Mon Jul 14 08:30:22 PDT 2003

On Sun, 13 Jul 2003, John-Mark Gurney wrote:
>
> If the mbuf code seperated it out, this MIGHT be a possibility, I'm
> pretty sure we don't want to run into some of the problem with resource
> contention on mbufs..  Also, the buffer space may need more fine
> management...  The idea of a sink sending a packet that a source fills
> also is kinda wierd (necessary for some dma operations)..

There seems to be some lack of clarity in these discussions about what
level of API you are trying to create.  There's at least two
possibilities:

a) The low-level API for shifting bulk data and timing information
   between hardware devices and/or processing modules.  Here the
   device drivers and encoders/decoders are the providers and consumers
   of the API, and we're inevitably talking about a kernel interface.

b) A higher level API to control the 'plumbing'.  Here, user-interface
   programs are the consumer of the API, with the details of the
   bulk transfer mechanisms being hidden below the API.
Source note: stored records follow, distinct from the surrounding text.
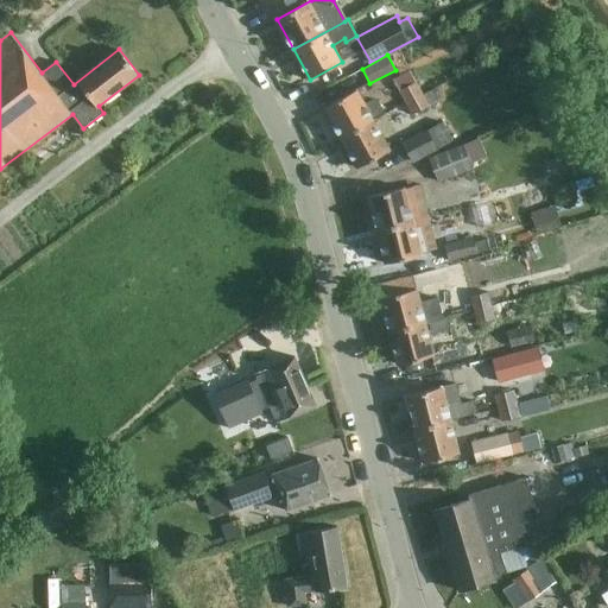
[(405,102),(423,93),(417,81),(399,90),(405,102)]
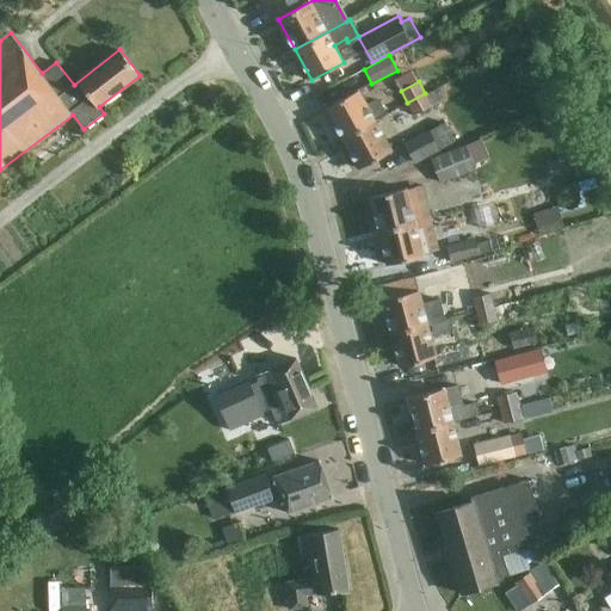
[(426,94),(432,105),(442,99),(436,90),(426,94)]
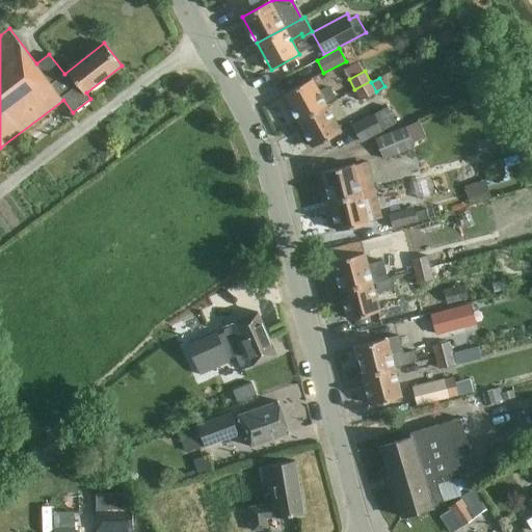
[(319,90),(313,79),(285,94),(298,120),(326,105),(326,104),(337,98),(329,85),(319,90)]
This talk of Netgraph etc. seems to be addressing problem a), while I
thought you were originally talking about b).

If we are talking about a), I'd argue strongly that a single solution is
unlikely to fit all cases, and in particular that raw video needs to be
treated differently from compressed.

Raw video:
   - Has very high bandwidth requirements (165Mbit/sec for D1 resolution)
     This requires short-cut routings wherever possible, and flow control
     isn't really practical: you typically want to discard whole frames
     rather than buffering them when things can't keep up.  mbufs are
     probably not appropriate - a constrained number of whole-field
     buffers is more useful, with an mmap() style interface if the
     data absolutely has to pass into user-space.
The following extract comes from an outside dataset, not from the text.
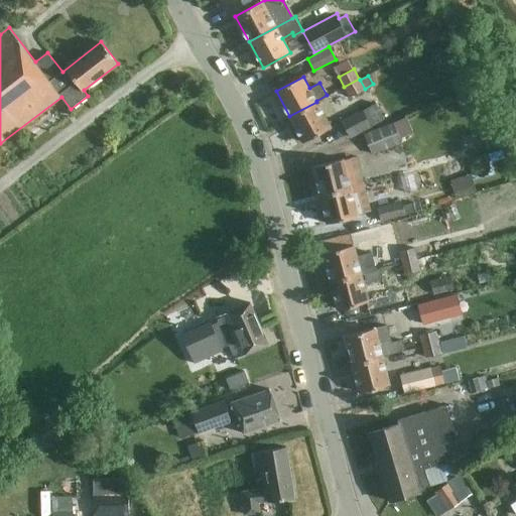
[(359,79),(344,87),(350,97),(365,89),(360,80),(359,79)]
   - Needs to negotiate format options in advance and supply
     data in the right format; having an intermediate module to
     fix up formatting (byte order, colourspace transform etc.)
     is hugely inefficient compared to having it generated in the
     right format in the first place.  Even when this can't be
     achieved 'for free' by programming the hardware correctly,
     you really want to integrate it at one end or the other -
     for example, if you need to do colourspace transformation
     in software, you want to have the MPEG decoder do it while
     it's creating the pixels rather than the cache-busting effect
     of having it write those pixels to RAM and have another process
     come along and transform them asynchronously.
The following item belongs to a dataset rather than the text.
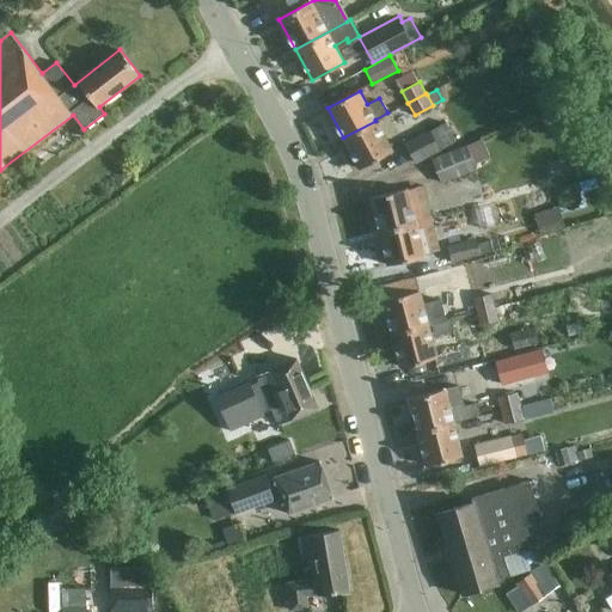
[(360,169),(392,152),(375,121),(343,138),(360,169)]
   - Typically has the timing information implicit: buffers full of data
     arrive from the source or are presented to the display in real-time,
     with a known delay through the device.

Compressed video, on the other hand:

   - Is relatively low bandwidth; moving the bytes around consumes
     only a small amount of the total system resources.

   - Does not come in any fixed block size (other than 188-byte TS
     packets), so a socket/mbuf style stream interface is entirely
     appropriate.  Flow control is also useful in many (but not all)
     contexts.

   - Format conversion by filter modules is much more reasonable,
     partly because you can afford the inefficiency at the lower
     rate, but also because the kind of transforms you want
     (between PES/PS/TS etc.) are the same sort of thing that
     network stacks typically implement efficiently by twiddling
     headers in mbufs, rather than the every-pixel (and hence
     touch-every-byte) transforms needed on raw video.

   - Timing is typically signalled explicitly by timestamps in the
     data itself rather than being implied by the arrival time of
     the data.  Indeed, encoder output tends to arrive at a very
     un-smooth rate.

Then there's your stated aim that things like USB videocams shouldn't have
to be implemented with all the logic in the kernel (an aim I agree with
BTW).  So, you end up with several different APIs for the core data
transfer, with scope for a unifying higher-layer API on top.  But it's a
lot of work....